Senate Passes Peters Bipartisan Bill to Better Predict Flooding and Protect Michiganders
DETROIT, MI – Late last night, the U.S. Senate passed U.S. Senator Gary Peters’ (MI) bipartisan bill that would establish a National Integrated Flood Information System. The Flood Level Observation, Operations, and Decision Support (FLOODS) Act, which Peters reintroduced with U.S. Senator Roger Wicker (R-MS), would provide funding to strengthen the National Oceanic and Atmospheric Administration’s (NOAA) ability to forecast floods, hurricanes and tornados and disperse relevant information to local officials and first responders. The FLOODS Act previously passed the Senate last November, but the U.S. House of Representatives did not act on it before the new Congress began in January. After unanimously passing the Senate, Peters’ bill will move to the House for consideration.

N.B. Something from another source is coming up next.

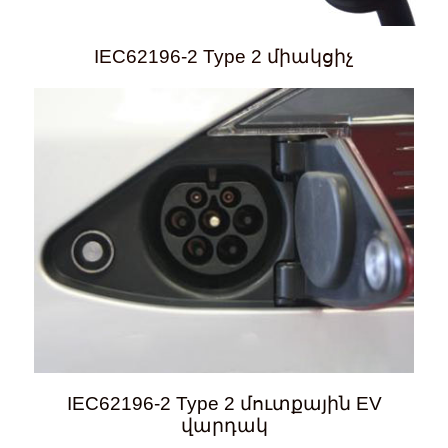
IEC62196-2 Type 2 միակցիչ
IEC62196-2 Type 2 մուտքային EV
վարդակ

“Severe storms and devastating floods continue to have a tremendous impact on the lives and livelihoods of Michiganders across our state – especially as storms worsen due to the climate crisis,” said Senator Peters. “I am pleased the Senate passed my critical bipartisan bill to better prepare against flooding and predict severe weather in order to protect Michigan communities and minimize damage. I hope the House will act swiftly to pass this legislation.”

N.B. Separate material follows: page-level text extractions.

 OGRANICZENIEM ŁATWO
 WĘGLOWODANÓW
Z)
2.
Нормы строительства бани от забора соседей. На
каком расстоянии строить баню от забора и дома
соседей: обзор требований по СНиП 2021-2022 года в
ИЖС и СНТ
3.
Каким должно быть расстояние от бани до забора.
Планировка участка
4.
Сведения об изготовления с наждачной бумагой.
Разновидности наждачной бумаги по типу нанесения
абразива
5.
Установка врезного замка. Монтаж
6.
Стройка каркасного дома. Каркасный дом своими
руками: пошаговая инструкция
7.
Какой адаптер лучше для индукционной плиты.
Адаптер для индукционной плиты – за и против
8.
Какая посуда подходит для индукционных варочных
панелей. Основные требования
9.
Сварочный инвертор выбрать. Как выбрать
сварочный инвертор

“Flooding is a common and deadly natural disaster in the U.S., resulting in over $25 billion in annual economic losses,” said Senator Wicker. “Events in my home state of Mississippi, such as the prolonged opening of the Bonnet Carré spillway and the Pearl River and Yazoo backwater floods, underscore the importance of an effective understanding and response to high water. This legislation would protect lives and property by directing NOAA to improve its flood monitoring, forecasting, and communication efforts.”
“With flash floods occurring more frequently in every corner of the nation, early and reliable detection and warning is critical to save life and property,” said Cheryl Small, Executive Director, National Flood Association. “We believe the integration and partnerships — including with the private sector — that will be developed or improved through this legislation will result in a more prepared and resilient nation.”
“Investing in science and NOAA’s prediction and communication capabilities will help keep communities — particularly vulnerable communities in coastal and inland floodplains—safe,” said Rachel Cleetus, Policy Director and Lead Economist, Union of Concerned Scientists Climate & Energy Program. “This timely legislation will improve the NOAA’s forecasting through comprehensive data collection and integration at multiple levels, including governmental, private and non-governmental agencies and organizations.”
“Improving the nation’s resiliency to natural catastrophes including flooding will take the combined efforts of individuals, communities, businesses, and governments,” said Nathaniel F. Wienecke, Senior Vice President, American Property Casualty Insurance Association. “On behalf of our members, we commend Senator Peters and Senator Wicker for addressing this important issue by taking action to improve flood monitoring and forecasting.”
This legislation is also supported by the American Association of Flood Plain Managers, the American Property Casualty Insurance Association, National Wildlife Federation, Environmental Defense Fund, National Society of Professional Surveyors, and the U.S. Geospatial Executives Organization.
The bipartisan bill would also form partnerships between NOAA and institutions of higher learning to bolster total water predictions, assign a service coordination hydrologist at each National Weather Service River Forecast Center to support decision making on the local and statewide levels, and establish a committee to increase coordination between federal agencies responsible for water management.
Peters has led numerous efforts to support Michigan communities that have recently been affected by severe flooding events. In the Senate-passed bipartisan infrastructure bill, Peters secured $500 million in funding, which would be used to help states establish revolving loan programs for local governments to carry out mitigation projects that reduce natural disaster risk, including extreme flooding, shoreline erosion and rising water levels. Peters authored the Safeguarding Tomorrow through Ongoing Risk Mitigation (STORM) Act, which was signed into law earlier this year, to create this new loan program.